Les qualités essentielles en sont la vigueur, le coloris, la sobriété. Chaque mot porte. Les images y sont frappantes.

La pensée est concentrée en phrases courtes, sans ornements fleuris, sans ambages inutiles. Il n'y a pas là de superflu; à peine quelquefois y trouve-t-on le nécessaire. Le style de Tacite est souvent obscur, à force de concision. Si l'on devine l'énigme, on est émerveillé de la puissance de l'écrivain, qui a fondu en un seul mot toute une phrase; mais il n'est pas toujours facile de la deviner.

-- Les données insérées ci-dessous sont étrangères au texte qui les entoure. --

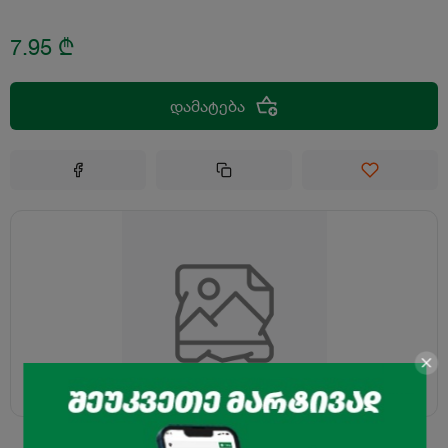
7.95
₾
დამატება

La lecture de Tacite exige une attention soutenue, un réel travail; mais pour qui peut sentir toutes les nuances de cette langue âpre et forte, il y a là une source abondante de sincère et profonde émotion esthétique.
(J. Toutain).



Editions anciennes - La 1re édition de Tacite est de Venise, 1469; les meilleures sont celles d'Ernesti, Leipz., 1752; de Brottier, 1772, avec des Suppléments estimés; de Leipz., 1801, due à Oberlin, et reproduite, avec Notes de Naudet, dans les Classiques latins de Lemaire; de Doederlin, Halle, 1841-47; d'Orelli, Zurich, 1848. Cet auteur a été traduit dans toutes les langues; les principaux traducteurs français sont : Perrot d'Ablancourt Amelot de la Houssaye, avec notes historiques et politiques, La Bletterie, Dotteville, Dureau de la Malle, 1780, Burnouf (1827 et ann. suiv., 6 vol. in-8, avec le texte et de savantes notes); Panckoucke (1830-38, 7 vol. in-8); Ch. Louandre (dans la collection Charpentier) : la trad. la plus estimée est celle de Burnouf.